#### INPUT RECORDS ####

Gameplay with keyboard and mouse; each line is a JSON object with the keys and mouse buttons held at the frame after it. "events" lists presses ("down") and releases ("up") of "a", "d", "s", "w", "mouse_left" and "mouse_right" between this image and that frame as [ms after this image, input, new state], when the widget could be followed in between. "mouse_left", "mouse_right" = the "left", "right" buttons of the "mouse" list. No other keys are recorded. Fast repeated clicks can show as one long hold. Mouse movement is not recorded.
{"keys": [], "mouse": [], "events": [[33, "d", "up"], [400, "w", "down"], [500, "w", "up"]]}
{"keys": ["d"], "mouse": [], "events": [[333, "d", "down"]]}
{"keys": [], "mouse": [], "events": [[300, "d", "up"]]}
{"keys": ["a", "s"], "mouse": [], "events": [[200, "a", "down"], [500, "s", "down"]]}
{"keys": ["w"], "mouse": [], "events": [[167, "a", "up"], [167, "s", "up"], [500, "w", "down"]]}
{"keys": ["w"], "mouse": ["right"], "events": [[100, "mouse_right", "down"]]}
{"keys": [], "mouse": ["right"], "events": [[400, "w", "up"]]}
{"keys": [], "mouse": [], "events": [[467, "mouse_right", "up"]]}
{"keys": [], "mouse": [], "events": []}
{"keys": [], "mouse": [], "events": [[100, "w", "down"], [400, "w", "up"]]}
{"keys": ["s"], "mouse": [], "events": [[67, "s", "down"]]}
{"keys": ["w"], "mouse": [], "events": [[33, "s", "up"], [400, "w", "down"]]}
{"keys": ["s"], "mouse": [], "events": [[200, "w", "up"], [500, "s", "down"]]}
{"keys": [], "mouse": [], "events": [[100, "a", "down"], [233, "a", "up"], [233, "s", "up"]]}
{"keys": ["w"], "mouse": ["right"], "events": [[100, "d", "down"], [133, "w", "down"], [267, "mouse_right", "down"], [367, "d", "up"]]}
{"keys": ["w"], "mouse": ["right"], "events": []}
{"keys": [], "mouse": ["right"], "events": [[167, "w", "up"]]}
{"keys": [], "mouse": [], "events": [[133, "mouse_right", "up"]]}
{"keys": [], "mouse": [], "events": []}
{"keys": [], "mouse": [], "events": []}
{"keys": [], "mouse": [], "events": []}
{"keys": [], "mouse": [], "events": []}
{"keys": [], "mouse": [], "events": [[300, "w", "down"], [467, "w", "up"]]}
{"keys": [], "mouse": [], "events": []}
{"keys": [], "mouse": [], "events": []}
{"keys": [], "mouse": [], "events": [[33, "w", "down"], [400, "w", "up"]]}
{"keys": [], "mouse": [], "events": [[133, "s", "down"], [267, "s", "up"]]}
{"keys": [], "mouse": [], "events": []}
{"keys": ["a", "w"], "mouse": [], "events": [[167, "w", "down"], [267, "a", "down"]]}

####

▶ TASK OBJECTIVE:
All lines of the data are to be repeated exactly as they stand.

▶ EXERCISE RESULT:
Gameplay with keyboard and mouse; each line is a JSON object with the keys and mouse buttons held at the frame after it. "events" lists presses ("down") and releases ("up") of "a", "d", "s", "w", "mouse_left" and "mouse_right" between this image and that frame as [ms after this image, input, new state], when the widget could be followed in between. "mouse_left", "mouse_right" = the "left", "right" buttons of the "mouse" list. No other keys are recorded. Fast repeated clicks can show as one long hold. Mouse movement is not recorded.
{"keys": [], "mouse": [], "events": [[33, "d", "up"], [400, "w", "down"], [500, "w", "up"]]}
{"keys": ["d"], "mouse": [], "events": [[333, "d", "down"]]}
{"keys": [], "mouse": [], "events": [[300, "d", "up"]]}
{"keys": ["a", "s"], "mouse": [], "events": [[200, "a", "down"], [500, "s", "down"]]}
{"keys": ["w"], "mouse": [], "events": [[167, "a", "up"], [167, "s", "up"], [500, "w", "down"]]}
{"keys": ["w"], "mouse": ["right"], "events": [[100, "mouse_right", "down"]]}
{"keys": [], "mouse": ["right"], "events": [[400, "w", "up"]]}
{"keys": [], "mouse": [], "events": [[467, "mouse_right", "up"]]}
{"keys": [], "mouse": [], "events": []}
{"keys": [], "mouse": [], "events": [[100, "w", "down"], [400, "w", "up"]]}
{"keys": ["s"], "mouse": [], "events": [[67, "s", "down"]]}
{"keys": ["w"], "mouse": [], "events": [[33, "s", "up"], [400, "w", "down"]]}
{"keys": ["s"], "mouse": [], "events": [[200, "w", "up"], [500, "s", "down"]]}
{"keys": [], "mouse": [], "events": [[100, "a", "down"], [233, "a", "up"], [233, "s", "up"]]}
{"keys": ["w"], "mouse": ["right"], "events": [[100, "d", "down"], [133, "w", "down"], [267, "mouse_right", "down"], [367, "d", "up"]]}
{"keys": ["w"], "mouse": ["right"], "events": []}
{"keys": [], "mouse": ["right"], "events": [[167, "w", "up"]]}
{"keys": [], "mouse": [], "events": [[133, "mouse_right", "up"]]}
{"keys": [], "mouse": [], "events": []}
{"keys": [], "mouse": [], "events": []}
{"keys": [], "mouse": [], "events": []}
{"keys": [], "mouse": [], "events": []}
{"keys": [], "mouse": [], "events": [[300, "w", "down"], [467, "w", "up"]]}
{"keys": [], "mouse": [], "events": []}
{"keys": [], "mouse": [], "events": []}
{"keys": [], "mouse": [], "events": [[33, "w", "down"], [400, "w", "up"]]}
{"keys": [], "mouse": [], "events": [[133, "s", "down"], [267, "s", "up"]]}
{"keys": [], "mouse": [], "events": []}
{"keys": ["a", "w"], "mouse": [], "events": [[167, "w", "down"], [267, "a", "down"]]}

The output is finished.